= WORK TO BE COMPLETED =
Each entry is to be transcribed exactly, with nothing added or dropped.

Collected data

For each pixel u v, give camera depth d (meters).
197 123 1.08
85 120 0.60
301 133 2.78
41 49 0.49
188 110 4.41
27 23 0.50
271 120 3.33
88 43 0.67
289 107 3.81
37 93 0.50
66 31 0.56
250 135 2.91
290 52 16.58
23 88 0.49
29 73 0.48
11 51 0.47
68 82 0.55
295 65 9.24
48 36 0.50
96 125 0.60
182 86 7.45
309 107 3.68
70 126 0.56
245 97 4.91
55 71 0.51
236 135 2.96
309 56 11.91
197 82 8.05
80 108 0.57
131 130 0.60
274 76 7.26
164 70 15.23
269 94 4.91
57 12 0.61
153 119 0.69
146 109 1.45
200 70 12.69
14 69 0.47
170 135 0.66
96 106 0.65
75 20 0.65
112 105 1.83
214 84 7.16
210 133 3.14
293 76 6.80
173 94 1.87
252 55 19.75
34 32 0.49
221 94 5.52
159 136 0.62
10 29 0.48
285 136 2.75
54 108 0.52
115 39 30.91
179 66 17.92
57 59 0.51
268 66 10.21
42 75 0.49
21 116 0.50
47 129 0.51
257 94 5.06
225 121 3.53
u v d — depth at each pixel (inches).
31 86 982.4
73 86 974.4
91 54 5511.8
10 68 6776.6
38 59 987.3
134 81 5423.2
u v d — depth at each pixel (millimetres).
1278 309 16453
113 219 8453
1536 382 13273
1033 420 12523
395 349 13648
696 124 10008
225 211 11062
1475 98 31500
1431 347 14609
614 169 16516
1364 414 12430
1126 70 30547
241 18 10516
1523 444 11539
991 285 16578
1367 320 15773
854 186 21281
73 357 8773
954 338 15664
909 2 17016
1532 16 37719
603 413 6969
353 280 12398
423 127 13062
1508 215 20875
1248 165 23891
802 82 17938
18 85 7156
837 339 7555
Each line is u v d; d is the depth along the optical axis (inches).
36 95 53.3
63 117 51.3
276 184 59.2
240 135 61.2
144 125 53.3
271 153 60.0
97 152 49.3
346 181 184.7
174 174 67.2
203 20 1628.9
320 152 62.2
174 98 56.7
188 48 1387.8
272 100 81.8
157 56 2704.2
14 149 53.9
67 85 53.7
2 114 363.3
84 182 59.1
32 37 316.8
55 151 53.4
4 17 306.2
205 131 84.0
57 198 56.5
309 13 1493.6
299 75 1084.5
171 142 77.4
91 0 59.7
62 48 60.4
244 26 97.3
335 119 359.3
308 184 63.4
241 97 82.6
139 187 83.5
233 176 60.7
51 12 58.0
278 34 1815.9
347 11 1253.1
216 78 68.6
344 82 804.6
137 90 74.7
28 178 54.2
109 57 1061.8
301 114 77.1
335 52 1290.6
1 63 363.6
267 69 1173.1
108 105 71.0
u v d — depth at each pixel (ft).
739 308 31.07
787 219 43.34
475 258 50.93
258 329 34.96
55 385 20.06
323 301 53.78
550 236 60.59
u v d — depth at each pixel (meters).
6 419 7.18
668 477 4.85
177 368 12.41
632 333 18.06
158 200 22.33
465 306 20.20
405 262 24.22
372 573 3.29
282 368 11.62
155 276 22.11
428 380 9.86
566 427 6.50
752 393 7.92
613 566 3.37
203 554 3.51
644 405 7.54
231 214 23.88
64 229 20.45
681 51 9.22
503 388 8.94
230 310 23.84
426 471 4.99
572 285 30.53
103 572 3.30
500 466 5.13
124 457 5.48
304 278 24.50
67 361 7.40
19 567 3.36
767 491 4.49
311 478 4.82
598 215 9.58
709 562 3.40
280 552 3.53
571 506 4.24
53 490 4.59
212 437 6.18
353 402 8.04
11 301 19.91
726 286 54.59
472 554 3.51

= EXERCISE SOLUTION =
For each pixel u v, give camera depth d (meters).
197 123 1.08
85 120 0.60
301 133 2.78
41 49 0.49
188 110 4.41
27 23 0.50
271 120 3.33
88 43 0.67
289 107 3.81
37 93 0.50
66 31 0.56
250 135 2.91
290 52 16.58
23 88 0.49
29 73 0.48
11 51 0.47
68 82 0.55
295 65 9.24
48 36 0.50
96 125 0.60
182 86 7.45
309 107 3.68
70 126 0.56
245 97 4.91
55 71 0.51
236 135 2.96
309 56 11.91
197 82 8.05
80 108 0.57
131 130 0.60
274 76 7.26
164 70 15.23
269 94 4.91
57 12 0.61
153 119 0.69
146 109 1.45
200 70 12.69
14 69 0.47
170 135 0.66
96 106 0.65
75 20 0.65
112 105 1.83
214 84 7.16
210 133 3.14
293 76 6.80
173 94 1.87
252 55 19.75
34 32 0.49
221 94 5.52
159 136 0.62
10 29 0.48
285 136 2.75
54 108 0.52
115 39 30.91
179 66 17.92
57 59 0.51
268 66 10.21
42 75 0.49
21 116 0.50
47 129 0.51
257 94 5.06
225 121 3.53
u v d — depth at each pixel (inches).
31 86 982.4
73 86 974.4
91 54 5511.8
10 68 6776.6
38 59 987.3
134 81 5423.2
u v d — depth at each pixel (millimetres).
1278 309 16453
113 219 8453
1536 382 13273
1033 420 12523
395 349 13648
696 124 10008
225 211 11062
1475 98 31500
1431 347 14609
614 169 16516
1364 414 12430
1126 70 30547
241 18 10516
1523 444 11539
991 285 16578
1367 320 15773
854 186 21281
73 357 8773
954 338 15664
909 2 17016
1532 16 37719
603 413 6969
353 280 12398
423 127 13062
1508 215 20875
1248 165 23891
802 82 17938
18 85 7156
837 339 7555
Each line is u v d; d is the depth along the optical axis (inches).
36 95 53.3
63 117 51.3
276 184 59.2
240 135 61.2
144 125 53.3
271 153 60.0
97 152 49.3
346 181 184.7
174 174 67.2
203 20 1628.9
320 152 62.2
174 98 56.7
188 48 1387.8
272 100 81.8
157 56 2704.2
14 149 53.9
67 85 53.7
2 114 363.3
84 182 59.1
32 37 316.8
55 151 53.4
4 17 306.2
205 131 84.0
57 198 56.5
309 13 1493.6
299 75 1084.5
171 142 77.4
91 0 59.7
62 48 60.4
244 26 97.3
335 119 359.3
308 184 63.4
241 97 82.6
139 187 83.5
233 176 60.7
51 12 58.0
278 34 1815.9
347 11 1253.1
216 78 68.6
344 82 804.6
137 90 74.7
28 178 54.2
109 57 1061.8
301 114 77.1
335 52 1290.6
1 63 363.6
267 69 1173.1
108 105 71.0
u v d — depth at each pixel (ft).
739 308 31.07
787 219 43.34
475 258 50.93
258 329 34.96
55 385 20.06
323 301 53.78
550 236 60.59
u v d — depth at each pixel (meters).
6 419 7.18
668 477 4.85
177 368 12.41
632 333 18.06
158 200 22.33
465 306 20.20
405 262 24.22
372 573 3.29
282 368 11.62
155 276 22.11
428 380 9.86
566 427 6.50
752 393 7.92
613 566 3.37
203 554 3.51
644 405 7.54
231 214 23.88
64 229 20.45
681 51 9.22
503 388 8.94
230 310 23.84
426 471 4.99
572 285 30.53
103 572 3.30
500 466 5.13
124 457 5.48
304 278 24.50
67 361 7.40
19 567 3.36
767 491 4.49
311 478 4.82
598 215 9.58
709 562 3.40
280 552 3.53
571 506 4.24
53 490 4.59
212 437 6.18
353 402 8.04
11 301 19.91
726 286 54.59
472 554 3.51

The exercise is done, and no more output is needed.